Eduardo Castro, neurólogo del Hospital Metropolitano, considera que un siesta corta es suficiente para recobrar energía, mientras que una larga podría afectar los ciclos de sueño nocturno y generar un efecto contrario al deseado: agotamiento. Lo recomendable es que duren entre 15 y 45 minutos.

"La siesta es algo completamente permitido, siempre y cuando no exceda los 45 minutos.
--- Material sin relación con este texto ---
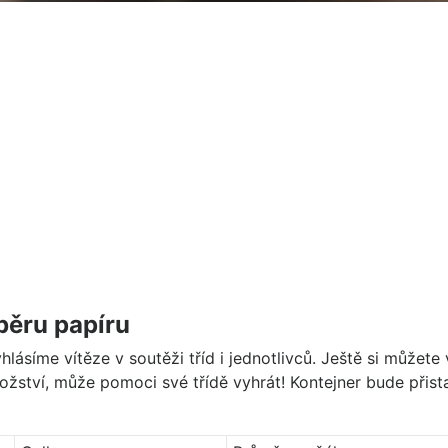
běru papíru
síme vítěze v soutěži tříd i jednotlivců. Ještě si můžete 
ožství, může pomoci své třídě vyhrát! Kontejner bude přis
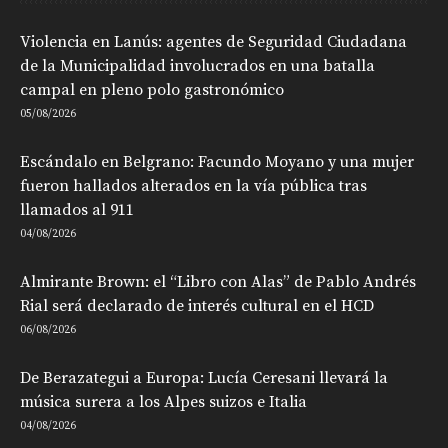
Violencia en Lanús: agentes de Seguridad Ciudadana
de la Municipalidad involucrados en una batalla
campal en pleno polo gastronómico
05/08/2026
Escándalo en Belgrano: Facundo Moyano y una mujer
fueron hallados alterados en la vía pública tras
llamados al 911
04/08/2026
Almirante Brown: el “Libro con Alas” de Pablo Andrés
Rial será declarado de interés cultural en el HCD
06/08/2026
De Berazategui a Europa: Lucía Ceresani llevará la
música surera a los Alpes suizos e Italia
04/08/2026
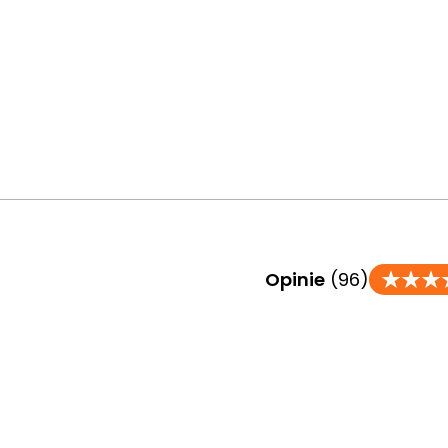
Opinie
(96)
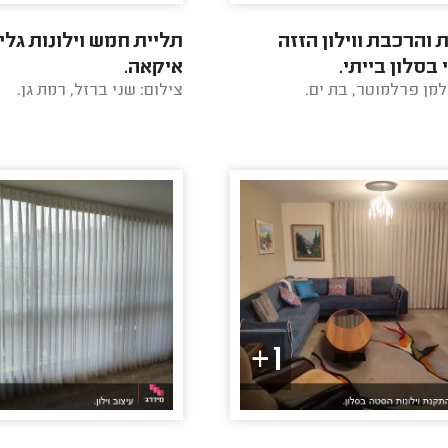
והרכבת ווילון הזזה
תליית חמש וילונות גלי
בסלון בייתי.
איקאה.
למן פרלמוטר, בת ים.
צילום: שני ברזל, רמת גן.
1+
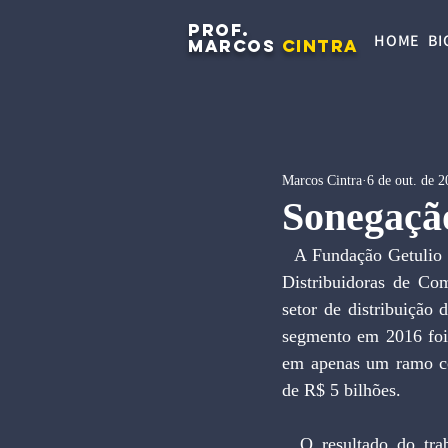
PROF.
HOME
BI
MARCOS
CINTRA
Marcos Cintra
6 de out. de 
Sonegaçã
  A Fundação Getulio Vargas (FGV) produziu um estudo encomendado pelo Sindicato Nacional das 
Distribuidoras de Co
setor de distribuição
segmento em 2016 foi 
em apenas um ramo con
de R$ 5 bilhões.
  O resultado do trabalho encomendado pelo Sindicom é uma amostra do que ocorre em uma 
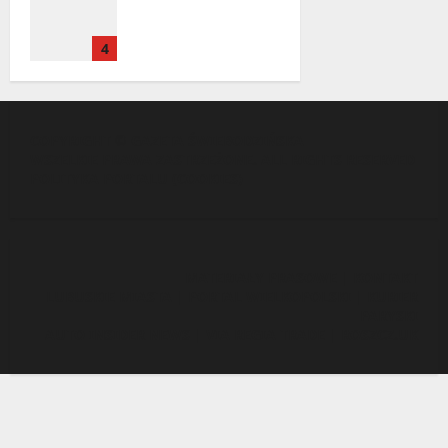
Lexus. 31‑latek
zatrzymany na
4
A2 w Świecku
COPYRIGHT © GAZETA ŚWIEBODZIŃSKA
WSZELKIE PRAWA ZASTRZEŻONE. ALL RIGHTS RESERVED
POLITYKA PORTALU
(
COOKIES
)
MATERIAŁY PRASOWE
|
KONTAKT
LUBUSKIE MIASTA
|
PORTAL WIELKOPOLSKI
|
KURIER
PARYSKI
AUTO INSIDER NEWS
|
VIA REGIA TRADE
|
ROSZCZ.UK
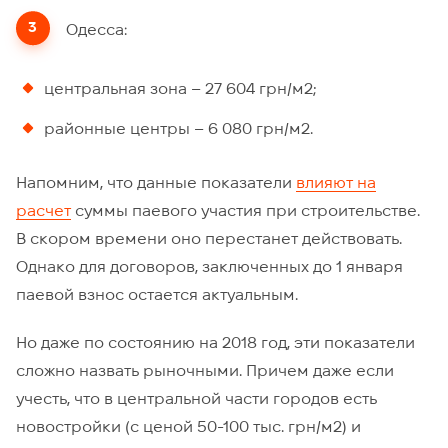
Одесса:
центральная зона – 27 604 грн/м2;
районные центры – 6 080 грн/м2.
Напомним, что данные показатели
влияют на
расчет
суммы паевого участия при строительстве.
В скором времени оно перестанет действовать.
Однако для договоров, заключенных до 1 января
паевой взнос остается актуальным.
Но даже по состоянию на 2018 год, эти показатели
сложно назвать рыночными. Причем даже если
учесть, что в центральной части городов есть
новостройки (с ценой 50-100 тыс. грн/м2) и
Esto puede ser muy reparador pero quizá para alguien que tenga una carencia de sueño", comentó.

"Seria completamente inútil o no funcional que una persona que tenga una excelente rutina de sueño cumpla un ciclo más, estaría durmiendo casi 12 horas diarias, es decir, la mitad del día", añadió.

La otra parte de la calidad del sueño que sí podemos controlar son los aspectos ambientales como el uso de dispositivos tecnológicos que emitan luz blanca (celular, computadora, tabletas). Lo adecuado es olvidarnos de que existen después de las 8 p. m. También se sugiere desconectarse del entorno laboral, evitar ejercicios fuertes en las noches, evitar la cafeína y teína luego de las 4 p. m., y obviamente olvidarse de los "atracones", lo ideal es una cena ligera que no altere el sistema digestivo.

Intente establecer un horario fijo para dormir y despertar, sin importar de que se trate de fin de semana.
FOTO: Pixabay ampliar

Estrada comentó que el "sueño cuando se busca simplemente se va". No se trata solo de acostarse en la cama y esperar a que llegue, es necesario propiciar un ambiente tranquilo, relajado y nocturno, que le permita a la mente identificar que ya es hora de dormir.

Es necesario relajarse, ya sea con un baño, escuchando música suave o leyendo un buen libro, eso sí con una luz tenue que le recuerde a los ojos que ya casi es hora de dormir y el cuerpo empiece a bajar su ritmo, sin necesidad de forzarlo.

Recuerde que "la habitación solo puede funcionar para dormir y mantener relaciones sexuales", otras actividades pueden alterar la calidad del sueño.